The entries are to be output once more, word for word.
+++ Records for the exercise
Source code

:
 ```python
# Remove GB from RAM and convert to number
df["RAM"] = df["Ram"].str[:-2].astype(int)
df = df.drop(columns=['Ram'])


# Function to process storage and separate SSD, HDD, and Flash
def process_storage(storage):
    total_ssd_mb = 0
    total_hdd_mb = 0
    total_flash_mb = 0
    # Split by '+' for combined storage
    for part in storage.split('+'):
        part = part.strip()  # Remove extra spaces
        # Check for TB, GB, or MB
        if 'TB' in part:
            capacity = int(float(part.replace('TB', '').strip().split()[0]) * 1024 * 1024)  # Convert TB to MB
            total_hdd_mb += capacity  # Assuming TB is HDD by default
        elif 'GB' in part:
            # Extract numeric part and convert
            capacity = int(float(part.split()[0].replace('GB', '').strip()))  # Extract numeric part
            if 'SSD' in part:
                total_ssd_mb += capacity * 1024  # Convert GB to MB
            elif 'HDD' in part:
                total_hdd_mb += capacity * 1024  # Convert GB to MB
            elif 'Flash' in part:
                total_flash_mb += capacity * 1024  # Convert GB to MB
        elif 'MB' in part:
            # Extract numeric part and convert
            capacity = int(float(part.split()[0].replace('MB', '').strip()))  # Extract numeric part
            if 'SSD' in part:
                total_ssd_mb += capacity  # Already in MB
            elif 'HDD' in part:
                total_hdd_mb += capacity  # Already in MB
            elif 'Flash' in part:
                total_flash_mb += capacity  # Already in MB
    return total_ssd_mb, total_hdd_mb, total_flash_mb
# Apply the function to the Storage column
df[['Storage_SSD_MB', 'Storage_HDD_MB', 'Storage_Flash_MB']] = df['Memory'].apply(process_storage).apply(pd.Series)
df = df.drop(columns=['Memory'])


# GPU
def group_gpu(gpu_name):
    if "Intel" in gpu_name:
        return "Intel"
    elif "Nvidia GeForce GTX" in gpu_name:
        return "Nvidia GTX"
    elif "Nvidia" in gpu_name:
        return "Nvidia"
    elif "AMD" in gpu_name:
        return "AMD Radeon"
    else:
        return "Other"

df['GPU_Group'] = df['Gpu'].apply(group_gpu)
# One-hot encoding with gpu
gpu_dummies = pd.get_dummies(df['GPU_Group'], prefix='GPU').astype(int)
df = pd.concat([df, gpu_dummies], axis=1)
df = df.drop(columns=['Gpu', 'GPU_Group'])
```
++++++
# Reply:
Source code

:
 ```python
# Remove GB from RAM and convert to number
df["RAM"] = df["Ram"].str[:-2].astype(int)
df = df.drop(columns=['Ram'])


# Function to process storage and separate SSD, HDD, and Flash
def process_storage(storage):
    total_ssd_mb = 0
    total_hdd_mb = 0
    total_flash_mb = 0
    # Split by '+' for combined storage
    for part in storage.split('+'):
        part = part.strip()  # Remove extra spaces
        # Check for TB, GB, or MB
        if 'TB' in part:
            capacity = int(float(part.replace('TB', '').strip().split()[0]) * 1024 * 1024)  # Convert TB to MB
            total_hdd_mb += capacity  # Assuming TB is HDD by default
        elif 'GB' in part:
            # Extract numeric part and convert
            capacity = int(float(part.split()[0].replace('GB', '').strip()))  # Extract numeric part
            if 'SSD' in part:
                total_ssd_mb += capacity * 1024  # Convert GB to MB
            elif 'HDD' in part:
                total_hdd_mb += capacity * 1024  # Convert GB to MB
            elif 'Flash' in part:
                total_flash_mb += capacity * 1024  # Convert GB to MB
        elif 'MB' in part:
            # Extract numeric part and convert
            capacity = int(float(part.split()[0].replace('MB', '').strip()))  # Extract numeric part
            if 'SSD' in part:
                total_ssd_mb += capacity  # Already in MB
            elif 'HDD' in part:
                total_hdd_mb += capacity  # Already in MB
            elif 'Flash' in part:
                total_flash_mb += capacity  # Already in MB
    return total_ssd_mb, total_hdd_mb, total_flash_mb
# Apply the function to the Storage column
df[['Storage_SSD_MB', 'Storage_HDD_MB', 'Storage_Flash_MB']] = df['Memory'].apply(process_storage).apply(pd.Series)
df = df.drop(columns=['Memory'])


# GPU
def group_gpu(gpu_name):
    if "Intel" in gpu_name:
        return "Intel"
    elif "Nvidia GeForce GTX" in gpu_name:
        return "Nvidia GTX"
    elif "Nvidia" in gpu_name:
        return "Nvidia"
    elif "AMD" in gpu_name:
        return "AMD Radeon"
    else:
        return "Other"

df['GPU_Group'] = df['Gpu'].apply(group_gpu)
# One-hot encoding with gpu
gpu_dummies = pd.get_dummies(df['GPU_Group'], prefix='GPU').astype(int)
df = pd.concat([df, gpu_dummies], axis=1)
df = df.drop(columns=['Gpu', 'GPU_Group'])
```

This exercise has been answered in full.